### Text block
It would be hard for anyone living in Portland not to be aware of people who live on the streets; we see them everyday, with their belongings packed into shopping carts or bike trailers, collecting bags of returnable cans and bottles, huddled in doorways, or asking for spare change. On the cold and snowy East Coast, some fifty thousand people are now without a home in New York City. Homelessness in Washington DC is expected to rise 16 percent this winter. And in Massachusetts, it has spiked 40 percent since 2007. Right here in Portland, according to the Portland Housing Authority,

On any given night, about 4,000 people sleep on the streets or in shelters across Portland. Homeless people can be adults, young people, couples or families with children. They are living on the streets, either temporarily or for the long term, for a variety of reasons……: an untreated mental illness, a physical disability, domestic violence, the loss of a job, or a drug addiction. They may be experiencing a financial crisis and have been evicted from their home for the first time; they may cycle from homelessness to housing and back to homelessness again; or they may be chronically homeless, having lived on the streets for many months or years.
 
There are those who say to these people, “Get a job!”, to which the answer is, Just try to imagine what it would be like finding a job in the real world when you have no address or phone number to put on a resume, no place to shower or shave, no clean clothes, and only public transportation by which to get to far flung locations. Then imagine, if you should get a job, trying to find a place to live, with first and last months rent in advance, when you’re making less than $10 an hour.

### The tasks
- A) In the text on homelessness, about how many people sleep on the streets or in shelters across Portland on any given night?
- B) Retype the passage on homelessness starting with "On any given" and going on through "months or years.".
- C) Extend the piece on homelessness in Portland from where it stops.
The data further down has nothing to do with this work.

### Stored rows
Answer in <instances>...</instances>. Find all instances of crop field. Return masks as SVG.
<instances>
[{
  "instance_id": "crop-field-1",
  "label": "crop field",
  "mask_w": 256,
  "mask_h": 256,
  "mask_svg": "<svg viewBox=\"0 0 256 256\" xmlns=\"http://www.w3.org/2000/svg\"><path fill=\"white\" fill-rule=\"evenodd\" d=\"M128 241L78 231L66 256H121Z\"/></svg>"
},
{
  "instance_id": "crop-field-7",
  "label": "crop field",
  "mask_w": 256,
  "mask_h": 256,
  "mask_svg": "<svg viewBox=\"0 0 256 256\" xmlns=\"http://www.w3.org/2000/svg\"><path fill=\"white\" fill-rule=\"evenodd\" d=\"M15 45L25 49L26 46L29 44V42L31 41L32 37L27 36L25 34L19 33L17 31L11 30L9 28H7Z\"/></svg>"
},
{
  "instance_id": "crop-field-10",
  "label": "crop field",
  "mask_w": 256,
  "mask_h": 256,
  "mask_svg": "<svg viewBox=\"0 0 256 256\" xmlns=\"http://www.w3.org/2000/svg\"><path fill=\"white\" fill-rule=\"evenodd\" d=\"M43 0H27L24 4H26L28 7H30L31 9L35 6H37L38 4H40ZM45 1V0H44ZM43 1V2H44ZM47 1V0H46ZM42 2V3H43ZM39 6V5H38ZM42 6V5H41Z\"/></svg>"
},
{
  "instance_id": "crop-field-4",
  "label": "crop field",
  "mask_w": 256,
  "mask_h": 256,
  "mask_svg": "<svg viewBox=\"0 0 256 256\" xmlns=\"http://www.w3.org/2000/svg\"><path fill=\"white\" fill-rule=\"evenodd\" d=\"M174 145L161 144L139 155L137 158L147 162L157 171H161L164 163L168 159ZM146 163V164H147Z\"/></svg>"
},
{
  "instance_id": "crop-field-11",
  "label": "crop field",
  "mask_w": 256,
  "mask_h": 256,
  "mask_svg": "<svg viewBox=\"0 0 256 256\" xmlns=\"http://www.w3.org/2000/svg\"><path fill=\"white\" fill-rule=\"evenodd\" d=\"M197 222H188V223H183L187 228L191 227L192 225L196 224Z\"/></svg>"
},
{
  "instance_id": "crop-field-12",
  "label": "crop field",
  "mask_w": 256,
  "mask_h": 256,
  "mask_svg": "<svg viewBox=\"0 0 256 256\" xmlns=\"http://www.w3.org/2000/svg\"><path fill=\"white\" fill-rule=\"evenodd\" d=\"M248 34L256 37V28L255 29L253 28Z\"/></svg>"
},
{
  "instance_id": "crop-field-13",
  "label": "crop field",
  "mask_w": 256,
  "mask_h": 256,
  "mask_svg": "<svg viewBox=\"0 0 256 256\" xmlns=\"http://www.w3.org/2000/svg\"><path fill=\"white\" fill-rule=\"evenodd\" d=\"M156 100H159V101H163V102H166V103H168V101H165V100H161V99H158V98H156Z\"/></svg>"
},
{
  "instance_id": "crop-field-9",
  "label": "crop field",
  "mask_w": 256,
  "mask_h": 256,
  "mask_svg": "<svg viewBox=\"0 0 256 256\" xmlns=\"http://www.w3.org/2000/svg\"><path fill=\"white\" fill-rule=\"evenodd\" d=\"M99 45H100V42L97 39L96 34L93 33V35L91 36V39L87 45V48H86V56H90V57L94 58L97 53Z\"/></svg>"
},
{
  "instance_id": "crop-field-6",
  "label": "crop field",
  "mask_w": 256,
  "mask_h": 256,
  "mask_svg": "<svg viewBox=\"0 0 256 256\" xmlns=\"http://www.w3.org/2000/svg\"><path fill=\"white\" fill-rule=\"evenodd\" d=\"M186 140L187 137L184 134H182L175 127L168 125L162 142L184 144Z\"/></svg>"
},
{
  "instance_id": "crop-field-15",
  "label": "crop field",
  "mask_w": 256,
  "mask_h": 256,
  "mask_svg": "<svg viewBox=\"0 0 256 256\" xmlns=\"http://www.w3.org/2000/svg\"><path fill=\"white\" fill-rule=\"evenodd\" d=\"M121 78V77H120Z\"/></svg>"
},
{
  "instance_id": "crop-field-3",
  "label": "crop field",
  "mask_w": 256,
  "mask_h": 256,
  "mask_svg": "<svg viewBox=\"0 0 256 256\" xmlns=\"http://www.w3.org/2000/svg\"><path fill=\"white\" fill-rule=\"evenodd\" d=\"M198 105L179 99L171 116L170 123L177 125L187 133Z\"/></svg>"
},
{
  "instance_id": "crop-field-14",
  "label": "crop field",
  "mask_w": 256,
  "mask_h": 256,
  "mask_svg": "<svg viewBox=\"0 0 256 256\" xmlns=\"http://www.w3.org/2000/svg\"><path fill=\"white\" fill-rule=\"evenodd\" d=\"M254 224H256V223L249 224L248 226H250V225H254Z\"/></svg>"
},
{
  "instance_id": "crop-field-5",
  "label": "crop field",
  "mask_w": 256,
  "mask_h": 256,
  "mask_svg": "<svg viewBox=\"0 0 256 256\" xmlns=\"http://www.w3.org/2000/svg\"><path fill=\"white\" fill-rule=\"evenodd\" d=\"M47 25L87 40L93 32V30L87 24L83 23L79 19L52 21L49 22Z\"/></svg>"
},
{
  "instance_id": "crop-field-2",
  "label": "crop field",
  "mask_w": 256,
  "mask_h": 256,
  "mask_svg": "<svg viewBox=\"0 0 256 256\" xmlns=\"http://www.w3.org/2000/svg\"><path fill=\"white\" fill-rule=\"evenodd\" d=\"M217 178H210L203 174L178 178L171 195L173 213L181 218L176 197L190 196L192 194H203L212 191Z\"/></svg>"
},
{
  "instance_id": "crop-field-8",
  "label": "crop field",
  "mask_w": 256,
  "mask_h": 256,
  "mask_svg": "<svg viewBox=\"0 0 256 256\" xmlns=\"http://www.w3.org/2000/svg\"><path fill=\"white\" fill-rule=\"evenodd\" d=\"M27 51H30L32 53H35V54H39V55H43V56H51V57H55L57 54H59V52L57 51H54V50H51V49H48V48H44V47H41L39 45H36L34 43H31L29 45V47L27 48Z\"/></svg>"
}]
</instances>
--
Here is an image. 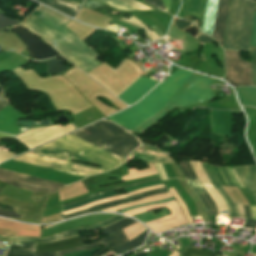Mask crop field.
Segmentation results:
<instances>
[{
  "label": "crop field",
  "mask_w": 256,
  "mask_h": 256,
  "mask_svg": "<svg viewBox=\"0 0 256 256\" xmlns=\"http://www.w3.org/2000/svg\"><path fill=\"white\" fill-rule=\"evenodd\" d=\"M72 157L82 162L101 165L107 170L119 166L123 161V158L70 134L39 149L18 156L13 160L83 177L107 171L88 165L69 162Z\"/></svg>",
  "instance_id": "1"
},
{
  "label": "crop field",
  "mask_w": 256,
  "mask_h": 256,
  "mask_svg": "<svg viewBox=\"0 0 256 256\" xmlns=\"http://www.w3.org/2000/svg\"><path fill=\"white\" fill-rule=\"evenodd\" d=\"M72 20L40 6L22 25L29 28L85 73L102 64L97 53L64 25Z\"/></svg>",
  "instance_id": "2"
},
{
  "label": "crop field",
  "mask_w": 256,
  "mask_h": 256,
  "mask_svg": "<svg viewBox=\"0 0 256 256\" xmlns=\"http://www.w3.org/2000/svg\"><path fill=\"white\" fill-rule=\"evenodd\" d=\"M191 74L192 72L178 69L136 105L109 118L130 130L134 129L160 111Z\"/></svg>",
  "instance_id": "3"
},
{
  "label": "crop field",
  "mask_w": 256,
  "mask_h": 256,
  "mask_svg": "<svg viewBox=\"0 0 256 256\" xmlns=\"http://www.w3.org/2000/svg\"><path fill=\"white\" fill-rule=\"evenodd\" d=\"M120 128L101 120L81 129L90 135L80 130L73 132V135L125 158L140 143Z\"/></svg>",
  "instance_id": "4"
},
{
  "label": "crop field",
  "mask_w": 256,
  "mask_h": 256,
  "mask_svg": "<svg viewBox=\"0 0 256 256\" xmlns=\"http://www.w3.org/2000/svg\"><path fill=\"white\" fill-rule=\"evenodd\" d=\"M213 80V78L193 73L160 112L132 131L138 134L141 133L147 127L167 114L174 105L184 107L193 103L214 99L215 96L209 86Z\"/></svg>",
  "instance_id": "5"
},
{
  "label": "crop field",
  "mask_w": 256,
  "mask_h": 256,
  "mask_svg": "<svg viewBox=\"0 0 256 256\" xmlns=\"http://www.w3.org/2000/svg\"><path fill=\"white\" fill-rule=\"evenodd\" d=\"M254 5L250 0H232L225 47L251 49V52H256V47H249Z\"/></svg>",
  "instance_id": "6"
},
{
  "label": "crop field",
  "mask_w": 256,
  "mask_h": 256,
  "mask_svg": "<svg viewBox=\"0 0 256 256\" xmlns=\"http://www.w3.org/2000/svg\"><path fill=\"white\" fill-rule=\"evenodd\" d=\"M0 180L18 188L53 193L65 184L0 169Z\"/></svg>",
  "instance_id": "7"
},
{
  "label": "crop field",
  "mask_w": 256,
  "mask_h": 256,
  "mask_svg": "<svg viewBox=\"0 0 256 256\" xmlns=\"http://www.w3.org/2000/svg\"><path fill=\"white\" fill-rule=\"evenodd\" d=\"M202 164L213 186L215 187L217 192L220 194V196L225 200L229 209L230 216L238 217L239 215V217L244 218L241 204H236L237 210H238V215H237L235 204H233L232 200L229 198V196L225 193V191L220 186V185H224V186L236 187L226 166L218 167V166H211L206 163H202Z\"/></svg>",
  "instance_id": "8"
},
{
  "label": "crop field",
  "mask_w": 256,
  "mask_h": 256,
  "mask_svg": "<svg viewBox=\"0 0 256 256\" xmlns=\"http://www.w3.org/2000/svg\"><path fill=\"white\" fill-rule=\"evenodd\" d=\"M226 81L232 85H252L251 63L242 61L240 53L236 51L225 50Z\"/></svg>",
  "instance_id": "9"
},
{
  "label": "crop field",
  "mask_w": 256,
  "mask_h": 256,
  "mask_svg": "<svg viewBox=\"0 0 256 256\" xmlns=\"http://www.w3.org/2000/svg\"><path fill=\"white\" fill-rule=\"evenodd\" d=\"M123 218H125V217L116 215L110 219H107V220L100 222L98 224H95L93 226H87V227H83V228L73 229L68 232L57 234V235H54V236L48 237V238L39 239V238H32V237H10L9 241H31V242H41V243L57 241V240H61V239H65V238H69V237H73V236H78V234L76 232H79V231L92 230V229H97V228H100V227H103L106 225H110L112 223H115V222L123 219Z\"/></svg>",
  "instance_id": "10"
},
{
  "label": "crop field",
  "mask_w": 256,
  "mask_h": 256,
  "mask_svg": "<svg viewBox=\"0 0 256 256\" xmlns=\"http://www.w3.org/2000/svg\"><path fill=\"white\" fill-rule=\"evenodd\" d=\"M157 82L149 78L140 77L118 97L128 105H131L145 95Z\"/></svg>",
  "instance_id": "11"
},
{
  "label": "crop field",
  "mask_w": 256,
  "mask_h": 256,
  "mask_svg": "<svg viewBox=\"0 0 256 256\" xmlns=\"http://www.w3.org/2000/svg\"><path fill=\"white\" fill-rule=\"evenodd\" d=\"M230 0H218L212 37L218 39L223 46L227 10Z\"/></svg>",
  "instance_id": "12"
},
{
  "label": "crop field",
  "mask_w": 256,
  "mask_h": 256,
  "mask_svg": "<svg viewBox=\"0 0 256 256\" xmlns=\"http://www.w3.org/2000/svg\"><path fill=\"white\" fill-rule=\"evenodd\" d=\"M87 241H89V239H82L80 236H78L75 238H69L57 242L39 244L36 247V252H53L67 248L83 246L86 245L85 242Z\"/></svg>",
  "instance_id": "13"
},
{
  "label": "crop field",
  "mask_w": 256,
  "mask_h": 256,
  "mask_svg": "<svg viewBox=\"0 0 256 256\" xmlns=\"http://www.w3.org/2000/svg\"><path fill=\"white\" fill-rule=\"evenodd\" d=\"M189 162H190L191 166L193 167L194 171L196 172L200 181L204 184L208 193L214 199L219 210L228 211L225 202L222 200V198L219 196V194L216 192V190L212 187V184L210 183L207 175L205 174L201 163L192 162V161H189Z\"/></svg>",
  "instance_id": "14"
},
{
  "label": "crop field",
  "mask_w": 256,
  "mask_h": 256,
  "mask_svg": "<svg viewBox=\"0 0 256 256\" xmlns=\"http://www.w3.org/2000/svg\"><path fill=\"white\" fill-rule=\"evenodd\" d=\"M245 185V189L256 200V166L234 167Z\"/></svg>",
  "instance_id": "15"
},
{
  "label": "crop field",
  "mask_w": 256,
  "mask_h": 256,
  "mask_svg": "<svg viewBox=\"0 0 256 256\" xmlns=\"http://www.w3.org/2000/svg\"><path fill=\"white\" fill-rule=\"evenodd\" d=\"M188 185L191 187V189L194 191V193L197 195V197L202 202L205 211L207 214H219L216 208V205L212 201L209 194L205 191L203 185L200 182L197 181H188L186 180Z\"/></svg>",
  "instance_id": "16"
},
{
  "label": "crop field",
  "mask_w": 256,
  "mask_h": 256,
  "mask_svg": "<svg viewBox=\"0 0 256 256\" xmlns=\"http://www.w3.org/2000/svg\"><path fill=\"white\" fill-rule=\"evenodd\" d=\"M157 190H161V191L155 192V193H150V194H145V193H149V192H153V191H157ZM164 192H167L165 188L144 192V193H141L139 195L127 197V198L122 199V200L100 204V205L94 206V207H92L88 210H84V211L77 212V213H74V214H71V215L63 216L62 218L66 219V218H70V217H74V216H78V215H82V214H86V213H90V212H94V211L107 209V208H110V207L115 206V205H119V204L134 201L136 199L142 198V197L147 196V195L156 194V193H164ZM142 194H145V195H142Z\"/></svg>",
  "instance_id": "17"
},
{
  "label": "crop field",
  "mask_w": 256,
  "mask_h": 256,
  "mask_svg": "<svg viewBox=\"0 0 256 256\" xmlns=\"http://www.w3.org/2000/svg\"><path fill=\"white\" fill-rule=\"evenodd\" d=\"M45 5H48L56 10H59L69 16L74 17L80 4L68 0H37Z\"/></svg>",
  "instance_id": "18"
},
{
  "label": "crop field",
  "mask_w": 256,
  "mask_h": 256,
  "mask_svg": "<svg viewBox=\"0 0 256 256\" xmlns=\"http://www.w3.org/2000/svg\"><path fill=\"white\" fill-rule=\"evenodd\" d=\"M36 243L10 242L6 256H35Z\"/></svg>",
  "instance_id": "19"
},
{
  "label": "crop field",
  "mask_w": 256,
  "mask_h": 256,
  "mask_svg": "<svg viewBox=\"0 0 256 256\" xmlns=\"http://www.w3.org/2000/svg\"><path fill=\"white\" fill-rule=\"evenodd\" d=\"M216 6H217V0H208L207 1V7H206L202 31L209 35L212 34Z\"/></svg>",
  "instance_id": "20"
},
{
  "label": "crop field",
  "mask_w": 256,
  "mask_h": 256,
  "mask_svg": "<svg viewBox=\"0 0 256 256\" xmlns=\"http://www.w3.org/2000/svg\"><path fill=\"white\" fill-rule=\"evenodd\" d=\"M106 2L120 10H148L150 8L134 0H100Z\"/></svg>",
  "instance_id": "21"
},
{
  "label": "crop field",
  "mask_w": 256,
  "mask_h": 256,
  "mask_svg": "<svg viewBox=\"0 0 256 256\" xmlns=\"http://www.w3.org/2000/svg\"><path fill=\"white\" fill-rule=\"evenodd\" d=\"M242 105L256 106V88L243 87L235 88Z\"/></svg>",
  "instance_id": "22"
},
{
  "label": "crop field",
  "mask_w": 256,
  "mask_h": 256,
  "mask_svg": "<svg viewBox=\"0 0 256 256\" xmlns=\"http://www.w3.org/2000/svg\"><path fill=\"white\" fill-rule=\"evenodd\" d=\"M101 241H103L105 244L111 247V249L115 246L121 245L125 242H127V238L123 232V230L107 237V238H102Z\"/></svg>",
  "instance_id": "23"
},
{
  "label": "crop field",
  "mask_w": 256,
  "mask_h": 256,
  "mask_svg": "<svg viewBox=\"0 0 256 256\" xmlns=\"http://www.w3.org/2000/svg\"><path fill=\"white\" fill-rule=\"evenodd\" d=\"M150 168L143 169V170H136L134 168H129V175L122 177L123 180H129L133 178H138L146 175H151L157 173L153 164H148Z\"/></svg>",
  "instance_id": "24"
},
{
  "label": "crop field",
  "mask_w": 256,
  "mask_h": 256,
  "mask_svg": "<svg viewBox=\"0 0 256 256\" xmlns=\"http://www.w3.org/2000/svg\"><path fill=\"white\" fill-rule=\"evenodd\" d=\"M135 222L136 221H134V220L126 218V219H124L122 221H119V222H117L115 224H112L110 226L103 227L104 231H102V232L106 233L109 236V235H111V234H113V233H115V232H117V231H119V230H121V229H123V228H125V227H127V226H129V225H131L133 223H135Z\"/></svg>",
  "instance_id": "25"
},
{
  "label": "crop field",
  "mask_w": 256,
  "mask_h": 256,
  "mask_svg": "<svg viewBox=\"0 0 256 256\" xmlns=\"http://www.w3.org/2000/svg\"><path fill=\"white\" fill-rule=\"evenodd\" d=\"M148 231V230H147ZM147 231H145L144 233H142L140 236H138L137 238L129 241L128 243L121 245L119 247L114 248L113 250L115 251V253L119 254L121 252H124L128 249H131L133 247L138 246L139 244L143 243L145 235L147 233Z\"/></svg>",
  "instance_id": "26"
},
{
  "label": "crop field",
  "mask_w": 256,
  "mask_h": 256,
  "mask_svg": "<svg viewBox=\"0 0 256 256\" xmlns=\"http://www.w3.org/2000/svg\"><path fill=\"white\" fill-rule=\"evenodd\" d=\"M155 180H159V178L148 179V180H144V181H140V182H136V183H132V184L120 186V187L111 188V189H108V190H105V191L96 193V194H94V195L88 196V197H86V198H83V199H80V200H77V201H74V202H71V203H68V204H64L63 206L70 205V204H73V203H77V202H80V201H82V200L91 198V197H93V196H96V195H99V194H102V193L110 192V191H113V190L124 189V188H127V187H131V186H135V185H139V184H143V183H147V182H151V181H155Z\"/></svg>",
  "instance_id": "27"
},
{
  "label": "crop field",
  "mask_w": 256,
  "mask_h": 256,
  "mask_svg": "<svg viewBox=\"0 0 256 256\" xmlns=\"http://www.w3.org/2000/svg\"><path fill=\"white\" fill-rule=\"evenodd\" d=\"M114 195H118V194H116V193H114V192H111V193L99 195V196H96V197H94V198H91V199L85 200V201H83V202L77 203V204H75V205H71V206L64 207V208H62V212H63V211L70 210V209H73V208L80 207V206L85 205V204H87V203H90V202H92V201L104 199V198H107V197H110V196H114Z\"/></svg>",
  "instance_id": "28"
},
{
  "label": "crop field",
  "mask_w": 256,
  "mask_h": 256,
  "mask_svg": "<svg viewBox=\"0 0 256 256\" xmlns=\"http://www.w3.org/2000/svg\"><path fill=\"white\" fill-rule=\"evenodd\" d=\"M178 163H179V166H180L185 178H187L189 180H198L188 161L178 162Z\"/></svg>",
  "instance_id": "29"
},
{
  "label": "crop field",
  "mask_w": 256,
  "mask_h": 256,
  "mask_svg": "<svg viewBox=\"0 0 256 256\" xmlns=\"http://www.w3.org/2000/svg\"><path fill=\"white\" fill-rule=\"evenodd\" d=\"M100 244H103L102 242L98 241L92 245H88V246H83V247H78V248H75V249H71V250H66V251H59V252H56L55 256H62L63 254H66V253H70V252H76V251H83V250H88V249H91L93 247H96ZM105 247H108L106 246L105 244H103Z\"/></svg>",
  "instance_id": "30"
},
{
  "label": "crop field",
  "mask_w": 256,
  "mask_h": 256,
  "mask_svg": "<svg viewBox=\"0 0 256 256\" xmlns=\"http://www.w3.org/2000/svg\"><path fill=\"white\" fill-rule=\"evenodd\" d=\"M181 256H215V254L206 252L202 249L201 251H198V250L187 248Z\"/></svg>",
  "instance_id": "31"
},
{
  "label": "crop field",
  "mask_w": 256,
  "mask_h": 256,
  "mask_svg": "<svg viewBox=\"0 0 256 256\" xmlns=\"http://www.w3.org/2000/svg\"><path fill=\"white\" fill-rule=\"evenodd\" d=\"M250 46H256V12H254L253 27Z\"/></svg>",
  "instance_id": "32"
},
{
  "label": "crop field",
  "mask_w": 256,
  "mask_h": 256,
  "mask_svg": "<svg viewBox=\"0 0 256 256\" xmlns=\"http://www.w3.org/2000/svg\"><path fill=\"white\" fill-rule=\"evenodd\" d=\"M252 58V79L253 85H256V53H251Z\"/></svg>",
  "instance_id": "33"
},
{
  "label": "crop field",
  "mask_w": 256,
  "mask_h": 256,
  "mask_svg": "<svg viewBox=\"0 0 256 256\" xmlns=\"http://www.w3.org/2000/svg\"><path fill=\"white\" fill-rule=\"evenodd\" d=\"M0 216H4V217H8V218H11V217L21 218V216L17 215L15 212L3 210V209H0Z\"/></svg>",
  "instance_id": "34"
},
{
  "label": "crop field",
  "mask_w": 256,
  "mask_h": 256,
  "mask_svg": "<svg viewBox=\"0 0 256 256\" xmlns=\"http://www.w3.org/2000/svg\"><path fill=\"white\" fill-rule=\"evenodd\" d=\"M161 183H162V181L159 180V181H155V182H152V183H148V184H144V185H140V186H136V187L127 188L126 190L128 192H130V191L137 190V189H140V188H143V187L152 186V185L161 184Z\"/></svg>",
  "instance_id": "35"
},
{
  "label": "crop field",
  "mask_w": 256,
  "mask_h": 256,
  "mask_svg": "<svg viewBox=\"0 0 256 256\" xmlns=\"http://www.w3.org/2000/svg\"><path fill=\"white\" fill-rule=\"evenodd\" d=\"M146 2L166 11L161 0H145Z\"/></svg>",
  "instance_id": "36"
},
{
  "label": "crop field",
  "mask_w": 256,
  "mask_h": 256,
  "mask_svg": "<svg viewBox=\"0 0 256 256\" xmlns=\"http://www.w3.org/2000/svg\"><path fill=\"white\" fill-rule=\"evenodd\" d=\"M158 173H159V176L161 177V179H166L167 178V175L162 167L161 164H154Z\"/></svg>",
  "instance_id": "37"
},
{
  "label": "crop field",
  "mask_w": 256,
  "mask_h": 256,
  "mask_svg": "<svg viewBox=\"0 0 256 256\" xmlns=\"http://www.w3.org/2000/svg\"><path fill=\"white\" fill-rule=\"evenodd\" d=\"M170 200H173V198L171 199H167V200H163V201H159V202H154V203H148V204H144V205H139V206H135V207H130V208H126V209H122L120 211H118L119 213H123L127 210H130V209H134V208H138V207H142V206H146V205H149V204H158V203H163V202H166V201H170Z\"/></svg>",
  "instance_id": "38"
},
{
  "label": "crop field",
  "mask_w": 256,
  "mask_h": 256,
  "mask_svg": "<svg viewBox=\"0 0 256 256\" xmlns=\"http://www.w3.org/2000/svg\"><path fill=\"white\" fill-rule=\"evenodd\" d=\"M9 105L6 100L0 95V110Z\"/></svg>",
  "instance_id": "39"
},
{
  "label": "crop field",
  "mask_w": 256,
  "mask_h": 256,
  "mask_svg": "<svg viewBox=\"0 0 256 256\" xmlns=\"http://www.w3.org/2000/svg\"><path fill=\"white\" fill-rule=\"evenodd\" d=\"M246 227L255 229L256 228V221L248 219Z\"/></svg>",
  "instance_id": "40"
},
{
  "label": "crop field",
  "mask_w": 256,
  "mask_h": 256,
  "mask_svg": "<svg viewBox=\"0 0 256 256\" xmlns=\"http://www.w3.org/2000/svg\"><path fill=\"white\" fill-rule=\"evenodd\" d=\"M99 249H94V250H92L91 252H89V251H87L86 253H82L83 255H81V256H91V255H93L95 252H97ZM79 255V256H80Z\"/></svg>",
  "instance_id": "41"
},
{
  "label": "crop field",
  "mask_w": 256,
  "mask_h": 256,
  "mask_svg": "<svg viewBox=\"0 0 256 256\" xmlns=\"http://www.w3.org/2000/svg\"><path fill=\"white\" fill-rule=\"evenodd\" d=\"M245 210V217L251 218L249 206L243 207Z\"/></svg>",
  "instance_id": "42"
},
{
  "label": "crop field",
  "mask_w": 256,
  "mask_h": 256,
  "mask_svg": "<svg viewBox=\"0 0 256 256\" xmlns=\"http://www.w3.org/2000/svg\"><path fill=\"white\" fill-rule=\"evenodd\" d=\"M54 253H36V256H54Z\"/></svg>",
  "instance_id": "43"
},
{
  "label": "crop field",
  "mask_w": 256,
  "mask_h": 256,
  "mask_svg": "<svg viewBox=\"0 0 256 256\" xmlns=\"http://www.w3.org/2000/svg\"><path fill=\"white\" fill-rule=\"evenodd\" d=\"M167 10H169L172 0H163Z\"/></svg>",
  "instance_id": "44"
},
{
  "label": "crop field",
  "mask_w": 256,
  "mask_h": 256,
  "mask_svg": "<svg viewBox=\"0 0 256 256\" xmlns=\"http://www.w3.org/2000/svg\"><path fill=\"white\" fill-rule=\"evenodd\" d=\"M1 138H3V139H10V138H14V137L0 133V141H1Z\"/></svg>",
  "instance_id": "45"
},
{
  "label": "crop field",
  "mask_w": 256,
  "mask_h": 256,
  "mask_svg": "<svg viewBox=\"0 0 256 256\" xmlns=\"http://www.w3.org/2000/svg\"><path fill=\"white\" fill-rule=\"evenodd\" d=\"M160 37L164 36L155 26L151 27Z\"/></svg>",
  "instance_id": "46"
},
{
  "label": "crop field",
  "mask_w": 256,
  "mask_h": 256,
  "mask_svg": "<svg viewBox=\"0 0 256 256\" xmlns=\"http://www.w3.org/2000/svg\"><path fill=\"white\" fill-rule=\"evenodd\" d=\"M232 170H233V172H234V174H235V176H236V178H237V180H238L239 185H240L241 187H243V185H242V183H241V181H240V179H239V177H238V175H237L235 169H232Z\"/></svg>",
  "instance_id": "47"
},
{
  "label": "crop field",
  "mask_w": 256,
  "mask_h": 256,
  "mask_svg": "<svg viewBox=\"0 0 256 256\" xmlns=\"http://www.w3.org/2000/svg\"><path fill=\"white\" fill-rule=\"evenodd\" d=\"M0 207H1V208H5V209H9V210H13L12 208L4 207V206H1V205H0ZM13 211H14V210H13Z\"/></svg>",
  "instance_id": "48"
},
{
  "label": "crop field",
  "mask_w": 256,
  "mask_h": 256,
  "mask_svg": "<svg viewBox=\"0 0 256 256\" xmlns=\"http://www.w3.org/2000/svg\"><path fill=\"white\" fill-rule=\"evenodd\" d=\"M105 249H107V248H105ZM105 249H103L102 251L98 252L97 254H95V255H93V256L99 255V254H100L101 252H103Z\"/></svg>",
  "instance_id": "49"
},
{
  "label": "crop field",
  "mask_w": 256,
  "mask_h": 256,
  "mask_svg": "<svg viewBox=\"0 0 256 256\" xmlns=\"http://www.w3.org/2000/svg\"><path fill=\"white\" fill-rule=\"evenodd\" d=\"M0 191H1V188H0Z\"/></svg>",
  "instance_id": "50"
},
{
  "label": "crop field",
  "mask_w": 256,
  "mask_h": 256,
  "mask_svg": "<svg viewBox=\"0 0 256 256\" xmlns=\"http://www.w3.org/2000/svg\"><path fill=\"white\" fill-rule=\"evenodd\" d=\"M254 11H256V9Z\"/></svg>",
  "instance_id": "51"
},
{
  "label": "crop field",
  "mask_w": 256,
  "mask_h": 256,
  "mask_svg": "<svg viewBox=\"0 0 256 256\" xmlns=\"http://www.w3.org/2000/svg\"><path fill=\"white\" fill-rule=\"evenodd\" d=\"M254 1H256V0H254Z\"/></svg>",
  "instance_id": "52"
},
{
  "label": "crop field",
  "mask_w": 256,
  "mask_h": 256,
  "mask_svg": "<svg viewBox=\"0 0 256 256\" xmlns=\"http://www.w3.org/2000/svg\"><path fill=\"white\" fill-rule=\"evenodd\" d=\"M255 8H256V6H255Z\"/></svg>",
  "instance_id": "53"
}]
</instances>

### The responses
- A) About 4,000 people.

- B)
On any given night, about 4,000 people sleep on the streets or in shelters across Portland. Homeless people can be adults, young people, couples or families with children. They are living on the streets, either temporarily or for the long term, for a variety of reasons……: an untreated mental illness, a physical disability, domestic violence, the loss of a job, or a drug addiction. They may be experiencing a financial crisis and have been evicted from their home for the first time; they may cycle from homelessness to housing and back to homelessness again; or they may be chronically homeless, having lived on the streets for many months or years.

- C)
Without a job or a place to live, getting enough to eat is a challenge. There are people who would like to feed people who are hungry, but more and more cities are making this illegal. You may have heard about

Arnold Abbott, age ninety, [who] has made international headlines for being arrested multiple times for organizing feedings of the homeless in public spaces in [Fort Lauderdale, Florida] his hometown, famous for its retirement community and spring break party-goers. …[1]

The mayor of the town thinks no one should get to eat without paying for it unless they get government approval, and many people claim that feeding the homeless only encourages homelessness.

According to  Ari Paul, writing on the Jacobin Magazine website,
The situation in Florida …illustrates how immiseration is produced not by accidental market mechanisms, but by cold and precise state policy. Austerity is not a triumph of market values over so-called big government. It is a redirection of state resources away from services for people in need to forces working against them. Food stamps are cut, but federal grants to police departments keep flowing.

Paul points out that people on the left
often shy away from charity on the grounds that it is a temporary reprieve from the suffering caused by structural inequality, a waste of time and energy that would be better suited organizing to make society more just and equal. Charity can also introduce relationships of subordination: rather than asserting their right to housing and food, the marginalized must accept help from above.
The austerity assault on charity is, however, a reminder that it can be a subversive act. It alleviates the suffering of those on the losing end of capitalism, cheating the [so-called] “natural order” of Social Darwinism. It can also strengthen the bonds between activists and those seeking justice. Charity, then, can be a channel toward organizing against the policies that ensure inequality. That’s why it’s so potentially dangerous.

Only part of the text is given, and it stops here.